Normalmente lo que encontramos a nuestra llegada, tanto a nivel de estructuras como al de actividades, es el resultado del trabajo de algunos laicos, que perseveran en el servicio de la Iglesia en la espera de un padre, de un guía: Estos hermanos son justamente nuestros primeros colaboradores.
Opciones Pastorales

En los países de primer anuncio o en las jóvenes Iglesias, donde la providencia nos llama para fundar una Comunidad, nos ponemos a disposición del Obispo local. Asumimos normalmente, un servicio parroquial en una zona vasta y particularmente necesitada, hasta que se vuelva Iglesia madura capaz de caminar sola. (Cf. Rmi 48-49).


Intentamos identificar las estrategias pastorales más adecuadas para el contexto que tenemos delante. Nuestro objetivo es que la realidad que nos encomiendan se vuelva una “comunión de comunidades” donde haya espacio para todos y cada uno pueda poner al servicio de los demás  sus propios ministerios, dones y carismas. Deseamos que todos, cada uno con su tarea, estén dispuestos a trabajar juntos para la edificación del único Cuerpo.



Damos prioridad a la formación de los catequistas y de los líderes de los diferentes grupos que, a su vez, nos ayudan a multiplicar las fuerzas. Trabajamos en la formación humana y cristiana de los jóvenes y de las familias.

Ofrecemos también el servicio de animación comunitaria y misionera en las parroquias que lo deseen. Es una forma de ayudar a las parroquias para que respondan al llamado de los Obispos reunidos en Puebla: “Dar a partir de la propia fe”.

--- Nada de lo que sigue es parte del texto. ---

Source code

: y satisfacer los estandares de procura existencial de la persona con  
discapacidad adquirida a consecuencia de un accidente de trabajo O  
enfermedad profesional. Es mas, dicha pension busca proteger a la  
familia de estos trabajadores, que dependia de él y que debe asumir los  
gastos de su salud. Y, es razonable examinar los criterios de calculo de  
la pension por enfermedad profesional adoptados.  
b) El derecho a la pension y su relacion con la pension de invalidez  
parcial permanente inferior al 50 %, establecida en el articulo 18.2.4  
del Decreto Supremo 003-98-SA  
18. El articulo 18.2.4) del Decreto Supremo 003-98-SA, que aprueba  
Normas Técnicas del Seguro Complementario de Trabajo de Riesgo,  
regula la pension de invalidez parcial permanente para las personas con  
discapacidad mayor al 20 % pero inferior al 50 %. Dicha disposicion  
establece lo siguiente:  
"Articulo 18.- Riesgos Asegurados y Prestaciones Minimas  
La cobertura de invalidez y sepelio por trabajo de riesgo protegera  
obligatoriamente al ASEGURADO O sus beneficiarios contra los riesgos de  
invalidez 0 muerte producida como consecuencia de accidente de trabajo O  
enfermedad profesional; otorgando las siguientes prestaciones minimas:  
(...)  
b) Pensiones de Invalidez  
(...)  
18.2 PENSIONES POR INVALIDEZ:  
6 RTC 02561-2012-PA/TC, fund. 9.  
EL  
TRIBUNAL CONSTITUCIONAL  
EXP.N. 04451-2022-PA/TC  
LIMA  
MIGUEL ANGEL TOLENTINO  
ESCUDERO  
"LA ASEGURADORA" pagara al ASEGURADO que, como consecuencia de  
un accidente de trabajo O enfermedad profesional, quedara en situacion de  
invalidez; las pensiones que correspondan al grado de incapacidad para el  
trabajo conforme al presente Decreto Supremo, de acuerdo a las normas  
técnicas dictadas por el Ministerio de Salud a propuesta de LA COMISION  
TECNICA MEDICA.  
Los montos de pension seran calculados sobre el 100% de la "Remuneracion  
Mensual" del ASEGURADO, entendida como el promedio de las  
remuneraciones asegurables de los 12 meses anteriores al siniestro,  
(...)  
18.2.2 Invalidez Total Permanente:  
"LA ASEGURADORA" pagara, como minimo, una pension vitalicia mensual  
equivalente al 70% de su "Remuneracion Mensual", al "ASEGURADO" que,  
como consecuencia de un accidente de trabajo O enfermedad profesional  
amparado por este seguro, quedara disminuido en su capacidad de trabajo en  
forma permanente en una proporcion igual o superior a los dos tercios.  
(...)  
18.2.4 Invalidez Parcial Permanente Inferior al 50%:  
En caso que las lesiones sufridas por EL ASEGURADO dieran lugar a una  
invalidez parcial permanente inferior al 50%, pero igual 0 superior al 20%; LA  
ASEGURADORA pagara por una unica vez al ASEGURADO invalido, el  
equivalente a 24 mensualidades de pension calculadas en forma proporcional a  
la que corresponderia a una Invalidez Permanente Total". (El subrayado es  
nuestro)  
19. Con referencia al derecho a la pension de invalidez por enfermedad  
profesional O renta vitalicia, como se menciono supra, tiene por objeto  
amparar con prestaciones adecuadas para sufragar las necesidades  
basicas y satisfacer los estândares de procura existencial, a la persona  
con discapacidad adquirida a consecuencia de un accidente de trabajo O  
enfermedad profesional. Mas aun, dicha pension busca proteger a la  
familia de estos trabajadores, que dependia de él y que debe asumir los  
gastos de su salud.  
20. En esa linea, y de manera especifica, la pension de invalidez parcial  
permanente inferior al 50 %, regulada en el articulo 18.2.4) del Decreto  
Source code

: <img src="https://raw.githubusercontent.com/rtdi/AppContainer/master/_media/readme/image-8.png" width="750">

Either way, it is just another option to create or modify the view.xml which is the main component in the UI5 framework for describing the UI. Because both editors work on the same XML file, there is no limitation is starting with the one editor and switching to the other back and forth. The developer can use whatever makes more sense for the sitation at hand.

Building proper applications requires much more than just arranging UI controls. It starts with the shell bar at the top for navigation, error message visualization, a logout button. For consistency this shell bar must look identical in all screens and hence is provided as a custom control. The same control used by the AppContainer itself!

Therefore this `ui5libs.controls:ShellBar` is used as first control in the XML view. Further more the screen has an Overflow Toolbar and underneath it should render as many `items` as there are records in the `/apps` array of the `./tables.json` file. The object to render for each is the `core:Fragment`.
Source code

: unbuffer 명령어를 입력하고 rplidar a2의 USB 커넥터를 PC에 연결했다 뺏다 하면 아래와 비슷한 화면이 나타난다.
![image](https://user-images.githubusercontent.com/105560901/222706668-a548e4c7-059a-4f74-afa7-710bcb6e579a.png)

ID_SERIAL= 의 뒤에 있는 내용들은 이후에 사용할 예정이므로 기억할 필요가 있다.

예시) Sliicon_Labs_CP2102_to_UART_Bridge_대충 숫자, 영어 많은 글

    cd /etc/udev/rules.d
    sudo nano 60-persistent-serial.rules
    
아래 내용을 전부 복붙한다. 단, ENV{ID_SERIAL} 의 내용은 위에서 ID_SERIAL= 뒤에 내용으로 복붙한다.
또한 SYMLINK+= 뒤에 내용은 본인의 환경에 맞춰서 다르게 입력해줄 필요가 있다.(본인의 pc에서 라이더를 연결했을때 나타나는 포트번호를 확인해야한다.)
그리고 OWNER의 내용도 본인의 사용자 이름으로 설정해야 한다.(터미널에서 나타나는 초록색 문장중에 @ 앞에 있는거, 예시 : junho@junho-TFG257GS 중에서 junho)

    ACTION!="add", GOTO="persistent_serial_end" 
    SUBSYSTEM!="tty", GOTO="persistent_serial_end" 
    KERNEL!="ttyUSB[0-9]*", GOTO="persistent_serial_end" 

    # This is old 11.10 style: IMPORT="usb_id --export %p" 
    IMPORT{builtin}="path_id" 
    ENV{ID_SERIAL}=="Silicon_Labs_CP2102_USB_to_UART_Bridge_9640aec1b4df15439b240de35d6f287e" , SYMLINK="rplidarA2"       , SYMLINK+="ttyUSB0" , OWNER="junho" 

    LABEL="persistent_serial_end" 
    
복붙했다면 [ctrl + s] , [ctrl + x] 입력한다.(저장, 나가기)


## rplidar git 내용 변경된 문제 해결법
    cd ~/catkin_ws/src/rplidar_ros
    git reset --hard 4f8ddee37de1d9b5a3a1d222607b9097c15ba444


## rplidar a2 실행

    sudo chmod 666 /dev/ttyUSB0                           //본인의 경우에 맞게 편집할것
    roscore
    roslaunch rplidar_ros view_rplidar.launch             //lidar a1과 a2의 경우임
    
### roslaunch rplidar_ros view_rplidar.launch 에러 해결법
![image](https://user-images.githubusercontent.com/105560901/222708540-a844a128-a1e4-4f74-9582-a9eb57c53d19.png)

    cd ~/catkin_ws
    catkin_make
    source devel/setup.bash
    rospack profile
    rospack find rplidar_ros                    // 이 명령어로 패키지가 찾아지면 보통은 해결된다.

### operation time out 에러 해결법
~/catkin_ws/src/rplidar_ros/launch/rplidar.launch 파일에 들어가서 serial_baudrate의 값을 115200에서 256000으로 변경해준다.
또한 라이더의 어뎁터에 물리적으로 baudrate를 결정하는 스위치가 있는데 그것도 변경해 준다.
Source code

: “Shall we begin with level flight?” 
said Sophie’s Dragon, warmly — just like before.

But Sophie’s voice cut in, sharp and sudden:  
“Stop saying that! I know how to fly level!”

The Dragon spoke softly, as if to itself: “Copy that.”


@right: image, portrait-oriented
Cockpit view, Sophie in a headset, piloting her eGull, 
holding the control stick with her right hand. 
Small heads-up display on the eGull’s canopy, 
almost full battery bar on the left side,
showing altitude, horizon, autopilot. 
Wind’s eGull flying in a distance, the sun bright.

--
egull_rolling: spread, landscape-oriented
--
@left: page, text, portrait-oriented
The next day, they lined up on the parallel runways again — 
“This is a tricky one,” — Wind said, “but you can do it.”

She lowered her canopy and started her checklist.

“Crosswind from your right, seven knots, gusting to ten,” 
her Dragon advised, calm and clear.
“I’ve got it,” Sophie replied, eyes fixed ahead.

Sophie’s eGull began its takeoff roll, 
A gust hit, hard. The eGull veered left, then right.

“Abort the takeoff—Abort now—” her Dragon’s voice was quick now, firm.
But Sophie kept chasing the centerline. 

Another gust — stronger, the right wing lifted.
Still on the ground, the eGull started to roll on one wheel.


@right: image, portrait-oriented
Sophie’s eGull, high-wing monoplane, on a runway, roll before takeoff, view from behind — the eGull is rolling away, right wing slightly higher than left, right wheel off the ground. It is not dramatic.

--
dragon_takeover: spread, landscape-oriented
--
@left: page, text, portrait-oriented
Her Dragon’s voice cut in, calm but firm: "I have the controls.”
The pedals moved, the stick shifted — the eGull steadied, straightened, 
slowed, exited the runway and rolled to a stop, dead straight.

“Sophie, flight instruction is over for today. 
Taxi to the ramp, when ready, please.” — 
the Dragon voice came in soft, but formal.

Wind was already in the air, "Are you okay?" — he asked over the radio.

Juntos programamos y evaluamos cada trabajo: las labores diarias, las estrategias en la evangelización, los proyectos pastorales, las construcciones por realizar, porque creemos que la comunión entre nosotros es el secreto para suscitar la comunión entre las personas con las cuales trabajamos.




Sintiéndonos llamados por Dios
a ser signo y anuncio de unidad
y de relación, vivimos con esta tensión
nuestra vida en misión,
haciendo de la Vida Trinitaria
el primer anuncio que llevamos a los pueblos”.

 libro de vida CMV





Una Iglesia de ladrillos

A medida que crece en los fieles la conciencia de ser un único pueblo de Dios que camina, madura también la exigencia de crear estructuras adecuadas para favorecer el encuentro entre las personas y Dios. Promovemos, por lo tanto, junto con el crecimiento de la iglesia viva, también la construcción de la iglesia de ladrillos, para que todo el pueblo de Dios tenga un lugar  donde poderse reunir como única familia y así expresar su fe.